Problem statement:
Pull every line with "middle" from the data.

Records to use:
****************

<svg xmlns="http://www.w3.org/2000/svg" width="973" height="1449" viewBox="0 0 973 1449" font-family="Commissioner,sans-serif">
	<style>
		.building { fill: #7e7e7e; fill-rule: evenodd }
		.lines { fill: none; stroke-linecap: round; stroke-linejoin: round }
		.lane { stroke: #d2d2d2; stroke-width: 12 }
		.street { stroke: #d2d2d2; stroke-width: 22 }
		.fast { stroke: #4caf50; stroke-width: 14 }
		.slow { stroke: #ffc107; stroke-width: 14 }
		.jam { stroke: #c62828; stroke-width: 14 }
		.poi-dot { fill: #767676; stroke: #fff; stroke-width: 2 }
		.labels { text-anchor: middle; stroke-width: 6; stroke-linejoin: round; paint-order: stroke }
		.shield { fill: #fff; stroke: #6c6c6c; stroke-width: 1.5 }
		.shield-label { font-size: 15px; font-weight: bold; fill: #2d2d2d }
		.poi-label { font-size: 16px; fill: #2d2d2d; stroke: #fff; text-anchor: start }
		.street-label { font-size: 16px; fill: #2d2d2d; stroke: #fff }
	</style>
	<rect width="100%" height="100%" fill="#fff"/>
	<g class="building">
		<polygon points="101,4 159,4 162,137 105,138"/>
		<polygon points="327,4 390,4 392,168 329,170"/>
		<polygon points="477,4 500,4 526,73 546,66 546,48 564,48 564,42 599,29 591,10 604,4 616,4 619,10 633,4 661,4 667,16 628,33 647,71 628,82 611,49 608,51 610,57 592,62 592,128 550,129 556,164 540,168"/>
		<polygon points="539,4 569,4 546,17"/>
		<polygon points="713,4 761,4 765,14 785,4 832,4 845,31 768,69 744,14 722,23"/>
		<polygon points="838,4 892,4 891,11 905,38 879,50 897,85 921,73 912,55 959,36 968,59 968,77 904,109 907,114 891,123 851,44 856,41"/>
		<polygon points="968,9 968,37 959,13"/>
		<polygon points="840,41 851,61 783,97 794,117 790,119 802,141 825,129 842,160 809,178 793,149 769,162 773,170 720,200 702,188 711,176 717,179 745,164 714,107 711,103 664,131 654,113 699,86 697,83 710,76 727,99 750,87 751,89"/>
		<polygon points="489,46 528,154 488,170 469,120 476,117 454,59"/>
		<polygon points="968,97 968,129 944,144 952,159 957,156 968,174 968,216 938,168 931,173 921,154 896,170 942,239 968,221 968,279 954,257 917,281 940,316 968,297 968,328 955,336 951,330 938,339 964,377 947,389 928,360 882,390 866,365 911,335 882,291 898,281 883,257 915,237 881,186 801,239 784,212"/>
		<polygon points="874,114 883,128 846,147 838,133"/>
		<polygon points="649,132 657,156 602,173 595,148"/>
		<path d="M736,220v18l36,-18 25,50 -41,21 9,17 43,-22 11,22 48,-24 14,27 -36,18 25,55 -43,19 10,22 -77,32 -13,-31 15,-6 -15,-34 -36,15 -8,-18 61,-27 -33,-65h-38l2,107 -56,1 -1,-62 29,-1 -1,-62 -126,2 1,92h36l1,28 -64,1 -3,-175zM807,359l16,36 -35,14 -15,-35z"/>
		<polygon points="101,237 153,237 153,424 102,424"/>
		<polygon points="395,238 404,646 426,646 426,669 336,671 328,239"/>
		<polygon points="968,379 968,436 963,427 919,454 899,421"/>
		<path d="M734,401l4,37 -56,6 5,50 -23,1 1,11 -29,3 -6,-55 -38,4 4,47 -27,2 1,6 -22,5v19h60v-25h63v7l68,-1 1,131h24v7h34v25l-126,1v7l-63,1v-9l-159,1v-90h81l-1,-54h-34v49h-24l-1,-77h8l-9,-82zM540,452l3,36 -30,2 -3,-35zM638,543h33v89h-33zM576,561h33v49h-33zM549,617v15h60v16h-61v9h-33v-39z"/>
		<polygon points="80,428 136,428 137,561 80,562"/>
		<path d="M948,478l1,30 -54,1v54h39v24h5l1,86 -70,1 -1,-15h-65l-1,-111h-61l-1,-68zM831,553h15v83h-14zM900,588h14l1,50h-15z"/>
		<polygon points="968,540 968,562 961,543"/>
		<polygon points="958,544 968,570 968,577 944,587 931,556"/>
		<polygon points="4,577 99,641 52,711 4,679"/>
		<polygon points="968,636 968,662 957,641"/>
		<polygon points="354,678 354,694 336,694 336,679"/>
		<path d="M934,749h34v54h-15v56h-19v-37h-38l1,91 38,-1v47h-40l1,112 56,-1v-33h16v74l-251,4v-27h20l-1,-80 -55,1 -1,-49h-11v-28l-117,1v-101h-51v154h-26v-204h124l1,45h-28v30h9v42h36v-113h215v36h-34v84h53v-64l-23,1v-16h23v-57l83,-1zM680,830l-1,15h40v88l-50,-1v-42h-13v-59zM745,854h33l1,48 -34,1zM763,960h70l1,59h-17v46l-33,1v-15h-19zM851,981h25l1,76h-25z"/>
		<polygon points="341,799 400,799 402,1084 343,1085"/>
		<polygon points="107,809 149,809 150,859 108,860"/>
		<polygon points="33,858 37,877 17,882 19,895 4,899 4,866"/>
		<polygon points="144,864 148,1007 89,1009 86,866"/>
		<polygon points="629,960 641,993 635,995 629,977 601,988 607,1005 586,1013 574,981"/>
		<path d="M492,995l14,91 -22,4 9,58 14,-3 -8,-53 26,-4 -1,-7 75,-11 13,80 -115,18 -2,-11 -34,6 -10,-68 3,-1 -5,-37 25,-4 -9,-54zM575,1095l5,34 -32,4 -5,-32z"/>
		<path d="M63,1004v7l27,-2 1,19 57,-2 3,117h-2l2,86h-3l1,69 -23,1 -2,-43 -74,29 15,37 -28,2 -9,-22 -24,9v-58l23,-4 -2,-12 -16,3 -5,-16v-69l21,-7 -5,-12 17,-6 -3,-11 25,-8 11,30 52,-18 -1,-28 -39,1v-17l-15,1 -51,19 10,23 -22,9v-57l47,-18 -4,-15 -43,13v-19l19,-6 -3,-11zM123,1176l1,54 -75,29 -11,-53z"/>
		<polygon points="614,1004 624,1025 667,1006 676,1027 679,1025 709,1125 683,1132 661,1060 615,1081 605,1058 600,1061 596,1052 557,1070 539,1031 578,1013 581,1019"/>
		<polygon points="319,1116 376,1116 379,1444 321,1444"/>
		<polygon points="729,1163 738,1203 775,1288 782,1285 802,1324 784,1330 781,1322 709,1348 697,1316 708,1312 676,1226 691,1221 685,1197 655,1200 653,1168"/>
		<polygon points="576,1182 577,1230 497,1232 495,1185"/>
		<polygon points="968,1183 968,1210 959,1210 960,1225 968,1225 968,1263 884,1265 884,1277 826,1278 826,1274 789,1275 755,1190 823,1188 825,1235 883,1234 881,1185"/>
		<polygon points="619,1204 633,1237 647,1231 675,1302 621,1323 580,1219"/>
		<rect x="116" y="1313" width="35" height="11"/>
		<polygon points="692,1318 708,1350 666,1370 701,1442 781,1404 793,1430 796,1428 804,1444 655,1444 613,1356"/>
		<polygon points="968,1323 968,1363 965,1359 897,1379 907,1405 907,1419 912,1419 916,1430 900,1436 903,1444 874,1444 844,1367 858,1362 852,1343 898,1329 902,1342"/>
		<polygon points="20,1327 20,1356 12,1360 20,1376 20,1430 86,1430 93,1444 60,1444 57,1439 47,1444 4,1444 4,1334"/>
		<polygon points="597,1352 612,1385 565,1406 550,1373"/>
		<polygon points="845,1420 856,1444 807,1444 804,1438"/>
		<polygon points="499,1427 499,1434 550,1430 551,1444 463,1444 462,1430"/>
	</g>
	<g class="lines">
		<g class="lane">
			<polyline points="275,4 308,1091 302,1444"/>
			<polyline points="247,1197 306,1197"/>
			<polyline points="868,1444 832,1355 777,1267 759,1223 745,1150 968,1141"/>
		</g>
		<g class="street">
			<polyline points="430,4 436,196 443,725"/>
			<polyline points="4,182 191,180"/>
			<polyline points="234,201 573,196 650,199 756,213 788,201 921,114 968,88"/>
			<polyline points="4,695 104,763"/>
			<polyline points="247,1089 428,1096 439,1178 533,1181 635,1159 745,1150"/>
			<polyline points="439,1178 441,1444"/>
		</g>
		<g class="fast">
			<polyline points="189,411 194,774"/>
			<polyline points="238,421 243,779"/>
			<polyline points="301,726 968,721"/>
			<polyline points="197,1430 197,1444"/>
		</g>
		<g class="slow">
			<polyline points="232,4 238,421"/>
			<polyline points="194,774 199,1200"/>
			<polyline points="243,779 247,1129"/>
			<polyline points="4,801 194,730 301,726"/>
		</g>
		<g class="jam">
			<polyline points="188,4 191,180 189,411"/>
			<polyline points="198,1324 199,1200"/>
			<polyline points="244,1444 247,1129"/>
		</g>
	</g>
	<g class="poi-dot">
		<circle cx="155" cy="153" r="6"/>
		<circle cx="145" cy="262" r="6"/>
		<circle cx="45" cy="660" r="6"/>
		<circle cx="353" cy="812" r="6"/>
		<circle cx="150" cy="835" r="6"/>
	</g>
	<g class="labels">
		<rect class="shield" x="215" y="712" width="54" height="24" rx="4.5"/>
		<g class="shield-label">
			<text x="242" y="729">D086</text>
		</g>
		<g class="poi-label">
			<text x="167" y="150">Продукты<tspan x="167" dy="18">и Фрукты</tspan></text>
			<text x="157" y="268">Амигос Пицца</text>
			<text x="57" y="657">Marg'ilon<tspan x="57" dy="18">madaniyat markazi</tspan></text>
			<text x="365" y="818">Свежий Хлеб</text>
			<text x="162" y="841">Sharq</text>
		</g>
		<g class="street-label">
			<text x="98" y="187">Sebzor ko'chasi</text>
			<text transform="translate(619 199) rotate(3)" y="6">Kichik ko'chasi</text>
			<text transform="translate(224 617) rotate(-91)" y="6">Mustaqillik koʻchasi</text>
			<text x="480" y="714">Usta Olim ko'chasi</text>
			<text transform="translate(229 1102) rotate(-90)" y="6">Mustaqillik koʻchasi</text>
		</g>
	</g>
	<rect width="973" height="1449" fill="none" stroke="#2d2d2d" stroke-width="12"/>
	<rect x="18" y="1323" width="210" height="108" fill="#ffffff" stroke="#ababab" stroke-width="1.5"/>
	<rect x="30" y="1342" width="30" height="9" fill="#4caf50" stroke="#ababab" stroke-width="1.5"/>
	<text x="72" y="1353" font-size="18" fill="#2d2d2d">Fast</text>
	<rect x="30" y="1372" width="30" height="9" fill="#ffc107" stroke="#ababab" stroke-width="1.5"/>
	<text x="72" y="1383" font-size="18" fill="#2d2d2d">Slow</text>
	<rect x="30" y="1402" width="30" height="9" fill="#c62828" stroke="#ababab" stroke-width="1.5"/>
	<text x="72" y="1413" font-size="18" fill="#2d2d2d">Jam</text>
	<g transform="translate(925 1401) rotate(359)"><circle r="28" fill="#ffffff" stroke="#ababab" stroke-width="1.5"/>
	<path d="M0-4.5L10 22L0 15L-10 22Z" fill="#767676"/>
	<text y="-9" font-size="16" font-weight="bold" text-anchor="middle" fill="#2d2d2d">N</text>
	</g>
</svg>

****************

Expected answer:
		.labels { text-anchor: middle; stroke-width: 6; stroke-linejoin: round; paint-order: stroke }
	<text y="-9" font-size="16" font-weight="bold" text-anchor="middle" fill="#2d2d2d">N</text>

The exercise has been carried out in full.